Menurutnya, berbagai strategi pemerintah yang tersebut hasilnya tidak ada memuaskan. Bahkan, ia mengumumkan bahwa ada banyak kegagalan.

Salah satu contoh kegagalan yang mana dijelaskannya adalah ketidakmampuan eksekutif Indonesia di mengatasi situasi dalam mana selama 10 tahun terakhir, jumlah keseluruhan kelas menengah di tempat Indonesia bukan mengalami pertumbuhan yang digunakan berarti.

Selanjutnya, ia juga menyajikan data yang mana menurutnya lebih tinggi akurat dan juga mencerminkan keadaan sesungguhnya daripada hanya saja mengandalkan data pertumbuhan perekonomian Indonesia pada Sistem Domestik Bruto (PDB). Ia juga mengungkapkan tentang data pemasaran kendaraan beroda dua motor.
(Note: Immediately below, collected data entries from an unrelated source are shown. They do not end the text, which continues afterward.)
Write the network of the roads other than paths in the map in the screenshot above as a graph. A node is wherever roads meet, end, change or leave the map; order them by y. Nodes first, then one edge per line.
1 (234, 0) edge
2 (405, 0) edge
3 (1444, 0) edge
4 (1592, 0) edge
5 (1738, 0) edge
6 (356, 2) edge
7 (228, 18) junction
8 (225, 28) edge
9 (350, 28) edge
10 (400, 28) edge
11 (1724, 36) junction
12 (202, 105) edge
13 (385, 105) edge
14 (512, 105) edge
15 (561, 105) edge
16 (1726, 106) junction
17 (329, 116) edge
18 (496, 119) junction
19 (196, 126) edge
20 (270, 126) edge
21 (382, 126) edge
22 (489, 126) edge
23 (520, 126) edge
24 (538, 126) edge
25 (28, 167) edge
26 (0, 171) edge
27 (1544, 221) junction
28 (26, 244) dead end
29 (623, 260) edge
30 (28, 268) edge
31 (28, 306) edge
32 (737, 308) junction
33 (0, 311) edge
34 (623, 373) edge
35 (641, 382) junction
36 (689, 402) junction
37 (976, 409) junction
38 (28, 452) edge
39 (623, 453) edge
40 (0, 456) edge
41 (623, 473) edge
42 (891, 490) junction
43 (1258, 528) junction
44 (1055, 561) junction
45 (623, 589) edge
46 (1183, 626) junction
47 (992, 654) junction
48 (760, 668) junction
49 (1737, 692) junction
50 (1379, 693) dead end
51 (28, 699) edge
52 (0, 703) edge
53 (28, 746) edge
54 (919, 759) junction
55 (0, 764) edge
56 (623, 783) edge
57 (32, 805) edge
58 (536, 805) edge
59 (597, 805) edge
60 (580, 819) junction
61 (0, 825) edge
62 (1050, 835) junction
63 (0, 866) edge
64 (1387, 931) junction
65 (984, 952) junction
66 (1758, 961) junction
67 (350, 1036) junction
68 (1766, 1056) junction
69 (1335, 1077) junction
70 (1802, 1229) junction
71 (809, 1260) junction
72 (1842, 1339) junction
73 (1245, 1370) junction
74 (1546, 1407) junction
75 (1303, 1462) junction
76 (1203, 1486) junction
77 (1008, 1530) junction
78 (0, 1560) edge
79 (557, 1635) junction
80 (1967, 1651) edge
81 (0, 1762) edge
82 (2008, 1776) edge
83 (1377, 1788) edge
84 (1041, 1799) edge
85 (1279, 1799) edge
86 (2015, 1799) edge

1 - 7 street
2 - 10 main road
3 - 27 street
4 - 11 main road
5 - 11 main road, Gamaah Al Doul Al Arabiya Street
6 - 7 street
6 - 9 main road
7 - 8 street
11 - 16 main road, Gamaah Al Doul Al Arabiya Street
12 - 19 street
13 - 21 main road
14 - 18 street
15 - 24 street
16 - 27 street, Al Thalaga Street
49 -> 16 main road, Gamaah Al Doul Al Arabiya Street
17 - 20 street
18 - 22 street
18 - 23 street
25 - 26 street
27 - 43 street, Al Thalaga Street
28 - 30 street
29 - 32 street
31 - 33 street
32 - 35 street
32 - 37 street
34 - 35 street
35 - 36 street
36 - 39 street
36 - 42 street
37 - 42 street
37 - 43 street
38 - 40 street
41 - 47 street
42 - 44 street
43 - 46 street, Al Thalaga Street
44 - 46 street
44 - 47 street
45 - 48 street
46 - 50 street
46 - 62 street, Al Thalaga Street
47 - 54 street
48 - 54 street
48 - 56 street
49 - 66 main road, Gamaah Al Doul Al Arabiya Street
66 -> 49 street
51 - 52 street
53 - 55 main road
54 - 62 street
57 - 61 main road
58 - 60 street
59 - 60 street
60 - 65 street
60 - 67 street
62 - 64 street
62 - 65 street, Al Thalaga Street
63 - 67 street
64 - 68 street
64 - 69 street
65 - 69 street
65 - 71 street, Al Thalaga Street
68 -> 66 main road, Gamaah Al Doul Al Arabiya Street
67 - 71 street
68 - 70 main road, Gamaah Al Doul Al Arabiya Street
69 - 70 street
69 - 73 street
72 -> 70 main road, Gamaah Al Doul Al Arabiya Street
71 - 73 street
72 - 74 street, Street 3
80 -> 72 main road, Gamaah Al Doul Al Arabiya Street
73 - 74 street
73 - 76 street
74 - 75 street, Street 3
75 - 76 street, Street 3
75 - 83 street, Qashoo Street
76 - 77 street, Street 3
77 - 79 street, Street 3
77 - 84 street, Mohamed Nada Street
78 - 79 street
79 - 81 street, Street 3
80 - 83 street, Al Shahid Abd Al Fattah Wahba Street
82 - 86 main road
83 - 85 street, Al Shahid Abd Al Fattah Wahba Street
Tom Lembong mengklaim, pada 2013 silam, terjadi puncak transaksi jual beli sepeda gowes motor hingga mencapai 7,9 jt unit. Namun, dari tahun ke tahun, nomor yang disebutkan mengalami penurunan, teristimewa oleh sebab itu dampak pandemi. Saat ini, pemasaran motor hanya sekali sekitar 5 jt unit per tahun.

Bahkan, menurut dia, pada sepuluhan tahun terakhir, kelas menengah dalam Indonesia tiada mengalami perkembangan yang digunakan signifikan hingga muncul prospek kemunduran.

Trend yang dimaksud sebanding juga terlihat pada perkembangan pembelian mobil lalu barang elektronik, yang digunakan mengalami penurunan dari tahun ke tahun. Hal ini, menurutnya, disebabkan oleh ketimpangan.

Selama 10 tahun terakhir, fokus kebijakan perekonomian lebih besar berorientasi pada investasi. Sebagai mantan Kepala BKPM, ia menyadari bahwa sebagian besar pembangunan ekonomi masuk ke sektor-sektor yang digunakan membutuhkan modal besar, bukanlah pekerjaan.

Tom Lembong menyoroti bahwa aliran penanaman modal lebih lanjut condong ke lapangan usaha seperti pertambangan serta perkebunan. Namun, menurutnya, hanya saja sekitar 20% dari pembangunan ekonomi yang disebutkan yang digunakan dapat dinikmati oleh warga Indonesia. Oleh sebab itu, ia menegaskan pentingnya pemerintah untuk menggerakkan perkembangan sektor jasa.

Industri cuma menyumbang sekitar 18% dari sektor ekonomi Indonesia, sementara sektor jasa mencapai 52%. Sebagai contoh, sektor jasa meliputi pendidikan, kesehatan, keuangan, transportasi, dan juga properti, yang digunakan pada akhirnya menciptakan lapangan kerja.